- Genre(s): Various Art game Anthology
- Developer(s): Various
- Publisher(s): Triennale di Milano Santa Ragione
- Platform(s): Android, iOS, Windows, MacOS
- First release: 2016
- Latest release: 2022

= Triennale Game Collection =

The Triennale Game Collection is a series of original independent video game anthologies, published for free in 2016 and 2022 at the occasions of the 21st and 23rd Triennale di Milano and of the Milano Game Festival.

== Concept ==
The collection is introduced as "a virtual exhibition of video games" showcasing their "artists’ experimental approach to interactivity". The games are developed specifically for the collection by various creators from around the world.

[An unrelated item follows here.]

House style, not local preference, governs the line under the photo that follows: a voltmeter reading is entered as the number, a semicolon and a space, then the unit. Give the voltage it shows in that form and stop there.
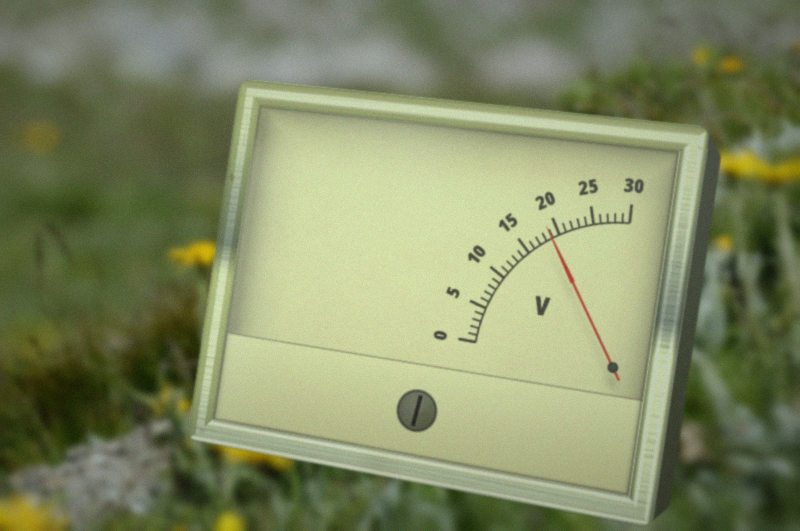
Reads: 19; V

The project is overseen by Pietro Righi Riva and the studio Santa Ragione.

== Games ==

=== Volume 1 ===
The five games from the first collection (2016) are the following:

1. Il Filo Conduttore, by Mario von Rickenbach and Christian Etter
2. LOCK, by Auriea Harvey and Michaël Samyn (Tale of Tales)
3. Neighbor, by Jake Elliott, Tamas Kemenczy and Ben Babbitt (Cardboard Computer)
4. A Glass Room, by Pol Clarissou
5. The Worm Room, by Everest Pipkin

=== Volume 2 ===
The five games from the second collection (2022) are the following:

1. WADE, by Optillusion
2. We Are Poems, by Fern Goldfarb-Ramallo
3. Nonno’s Legend, by Nina Freeman (Star Maid Games)
4. MINE, by Adkwasi Bediako Afrane
5. Contact, by Llaura McGee (Dreamfeel)

== Development ==
First published from June 16, 2016, with a game each week on Android and iOS, the first volume of the collection was then adapted for Windows and MacOS computers in a version released on December 7, 2016. Two of the games, Il Filo Conduttore and The Worm Room, were later rereleased by their artists as standalone updated versions.

The second volume is launched for the 23rd Triennale, with five games for Android, iOS, Windows and MacOS published between July 12 and September 30, 2022.